_YOUR ASSIGNMENT_
Write out every line below that includes the word "Club".

[RECORDS SUPPLIED — start]

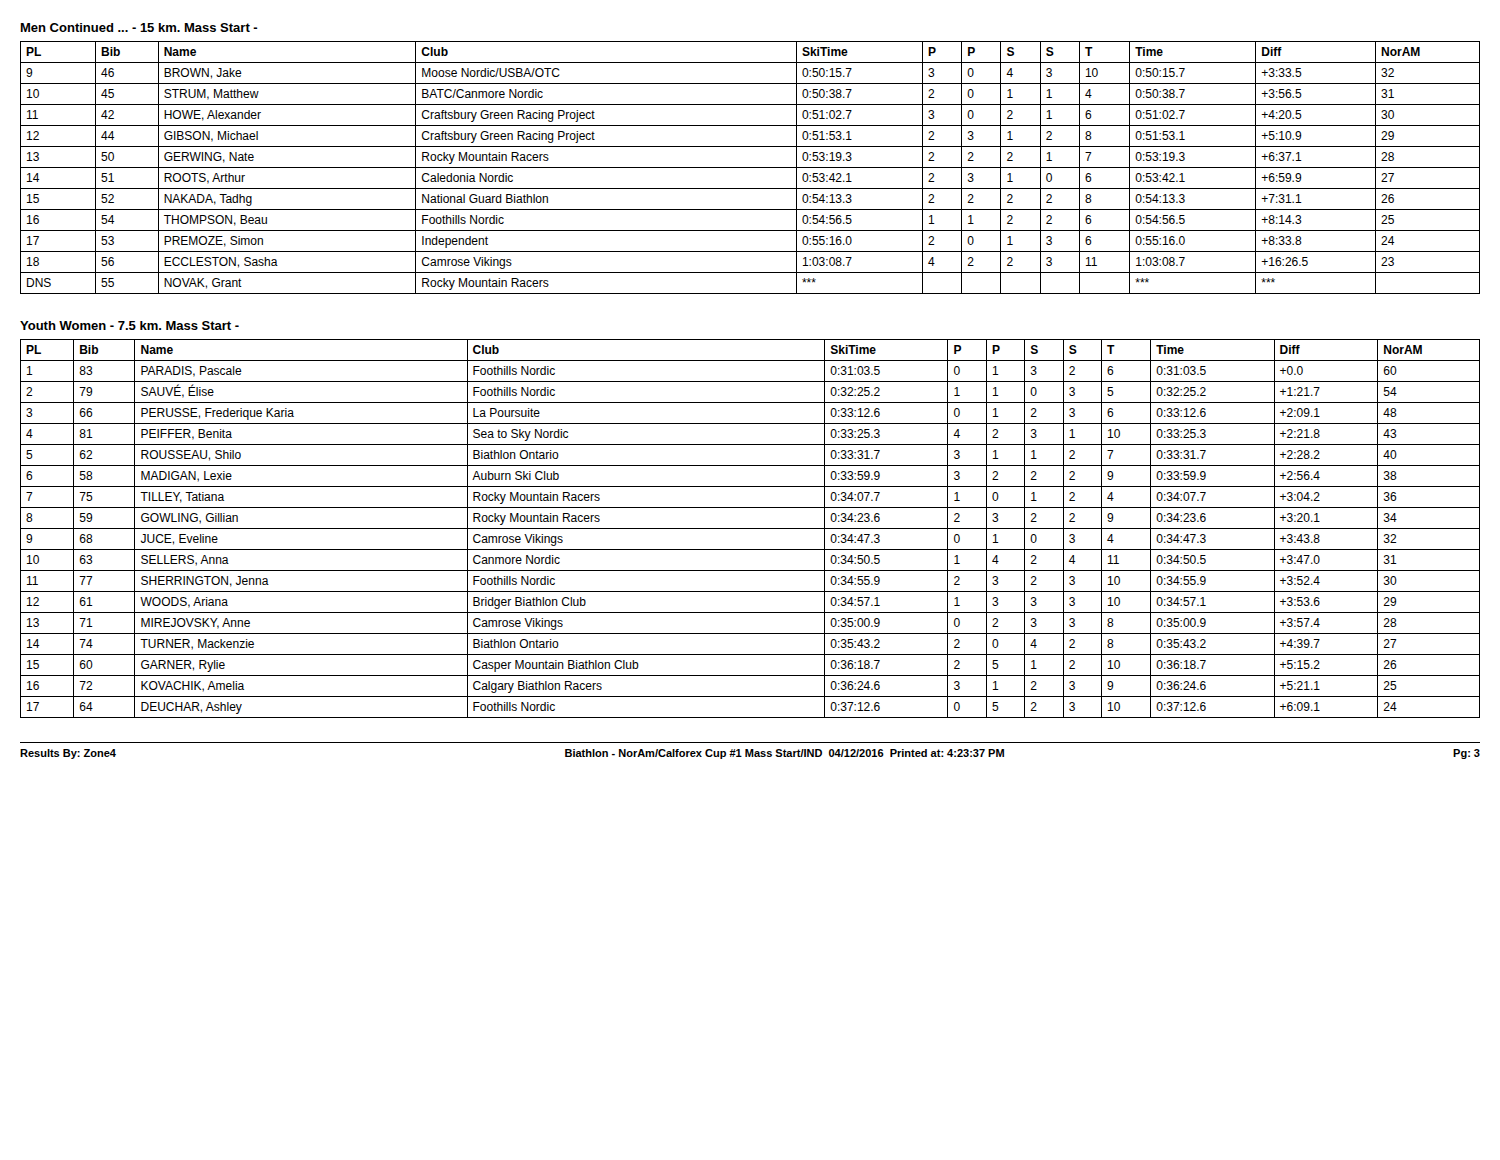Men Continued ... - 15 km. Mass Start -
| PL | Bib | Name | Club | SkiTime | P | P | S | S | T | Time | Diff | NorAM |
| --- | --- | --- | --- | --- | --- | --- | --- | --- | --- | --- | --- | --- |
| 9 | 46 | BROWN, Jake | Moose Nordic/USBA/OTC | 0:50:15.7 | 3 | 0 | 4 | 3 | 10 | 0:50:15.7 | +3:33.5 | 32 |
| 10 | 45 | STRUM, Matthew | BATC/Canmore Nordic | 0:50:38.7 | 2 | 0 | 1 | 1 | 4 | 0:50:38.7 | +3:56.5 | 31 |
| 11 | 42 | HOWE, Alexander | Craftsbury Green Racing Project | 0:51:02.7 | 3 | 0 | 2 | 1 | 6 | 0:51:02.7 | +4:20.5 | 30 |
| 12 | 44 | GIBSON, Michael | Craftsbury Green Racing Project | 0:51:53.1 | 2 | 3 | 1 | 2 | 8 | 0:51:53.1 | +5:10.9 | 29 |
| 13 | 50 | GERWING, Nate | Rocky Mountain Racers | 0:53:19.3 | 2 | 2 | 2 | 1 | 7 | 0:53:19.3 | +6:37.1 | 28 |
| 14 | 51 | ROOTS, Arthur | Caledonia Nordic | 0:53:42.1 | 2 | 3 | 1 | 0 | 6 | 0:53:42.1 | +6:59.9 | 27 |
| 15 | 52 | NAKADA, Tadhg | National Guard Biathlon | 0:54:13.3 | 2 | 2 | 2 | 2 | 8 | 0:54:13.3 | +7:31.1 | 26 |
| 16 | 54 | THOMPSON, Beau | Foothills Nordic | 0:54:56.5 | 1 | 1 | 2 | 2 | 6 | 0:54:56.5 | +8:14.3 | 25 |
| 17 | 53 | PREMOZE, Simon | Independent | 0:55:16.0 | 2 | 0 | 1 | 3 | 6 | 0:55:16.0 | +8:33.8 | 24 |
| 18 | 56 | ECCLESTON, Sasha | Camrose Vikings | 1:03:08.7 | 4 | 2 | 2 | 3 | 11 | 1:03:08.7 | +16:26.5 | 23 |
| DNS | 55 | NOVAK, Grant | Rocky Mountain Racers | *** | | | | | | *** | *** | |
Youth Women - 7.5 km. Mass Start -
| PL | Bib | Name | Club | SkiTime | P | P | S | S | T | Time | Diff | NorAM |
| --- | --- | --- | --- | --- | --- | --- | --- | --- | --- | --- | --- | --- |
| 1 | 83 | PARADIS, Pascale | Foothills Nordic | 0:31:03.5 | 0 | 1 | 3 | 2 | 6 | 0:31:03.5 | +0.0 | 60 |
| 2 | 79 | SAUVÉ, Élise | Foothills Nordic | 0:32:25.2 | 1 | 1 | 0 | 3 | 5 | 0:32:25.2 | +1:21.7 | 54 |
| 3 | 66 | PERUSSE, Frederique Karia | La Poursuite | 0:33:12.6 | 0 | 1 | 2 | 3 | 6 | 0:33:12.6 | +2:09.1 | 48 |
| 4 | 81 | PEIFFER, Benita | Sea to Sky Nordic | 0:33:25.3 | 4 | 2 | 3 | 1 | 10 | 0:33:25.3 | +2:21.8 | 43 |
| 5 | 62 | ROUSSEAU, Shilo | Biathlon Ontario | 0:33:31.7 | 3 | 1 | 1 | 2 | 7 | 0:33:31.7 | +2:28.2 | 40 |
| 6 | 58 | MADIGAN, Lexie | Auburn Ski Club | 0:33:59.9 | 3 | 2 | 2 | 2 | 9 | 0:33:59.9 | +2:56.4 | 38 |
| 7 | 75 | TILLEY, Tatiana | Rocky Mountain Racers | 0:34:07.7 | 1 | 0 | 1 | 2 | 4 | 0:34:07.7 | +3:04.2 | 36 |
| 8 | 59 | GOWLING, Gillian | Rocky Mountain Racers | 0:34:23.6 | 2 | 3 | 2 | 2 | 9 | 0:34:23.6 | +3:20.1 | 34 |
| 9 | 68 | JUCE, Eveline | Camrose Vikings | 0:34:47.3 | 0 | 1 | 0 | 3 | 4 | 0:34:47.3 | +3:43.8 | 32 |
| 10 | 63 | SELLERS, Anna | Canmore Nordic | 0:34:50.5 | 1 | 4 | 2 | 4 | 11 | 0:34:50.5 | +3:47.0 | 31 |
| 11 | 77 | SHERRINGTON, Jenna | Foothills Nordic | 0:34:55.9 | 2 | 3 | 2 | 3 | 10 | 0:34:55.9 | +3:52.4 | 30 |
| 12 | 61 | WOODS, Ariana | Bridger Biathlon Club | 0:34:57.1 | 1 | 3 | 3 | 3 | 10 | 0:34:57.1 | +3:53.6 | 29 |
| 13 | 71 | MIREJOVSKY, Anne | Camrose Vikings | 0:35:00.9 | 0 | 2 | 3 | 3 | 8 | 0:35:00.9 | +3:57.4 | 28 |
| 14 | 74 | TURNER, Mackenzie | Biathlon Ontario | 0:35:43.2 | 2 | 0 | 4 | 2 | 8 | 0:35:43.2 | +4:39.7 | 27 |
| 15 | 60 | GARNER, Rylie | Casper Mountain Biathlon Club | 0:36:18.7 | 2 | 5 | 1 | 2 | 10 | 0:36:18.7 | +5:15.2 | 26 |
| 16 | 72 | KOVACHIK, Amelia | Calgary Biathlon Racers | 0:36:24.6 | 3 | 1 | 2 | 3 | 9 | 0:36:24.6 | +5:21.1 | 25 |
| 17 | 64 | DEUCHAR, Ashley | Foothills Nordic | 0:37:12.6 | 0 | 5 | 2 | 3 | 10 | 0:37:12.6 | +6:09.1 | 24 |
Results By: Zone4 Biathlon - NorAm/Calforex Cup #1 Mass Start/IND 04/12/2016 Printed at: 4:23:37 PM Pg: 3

[RECORDS SUPPLIED — finish]

_YOUR SOLUTION_
| PL | Bib | Name | Club | SkiTime | P | P | S | S | T | Time | Diff | NorAM |
| PL | Bib | Name | Club | SkiTime | P | P | S | S | T | Time | Diff | NorAM |
| 6 | 58 | MADIGAN, Lexie | Auburn Ski Club | 0:33:59.9 | 3 | 2 | 2 | 2 | 9 | 0:33:59.9 | +2:56.4 | 38 |
| 12 | 61 | WOODS, Ariana | Bridger Biathlon Club | 0:34:57.1 | 1 | 3 | 3 | 3 | 10 | 0:34:57.1 | +3:53.6 | 29 |
| 15 | 60 | GARNER, Rylie | Casper Mountain Biathlon Club | 0:36:18.7 | 2 | 5 | 1 | 2 | 10 | 0:36:18.7 | +5:15.2 | 26 |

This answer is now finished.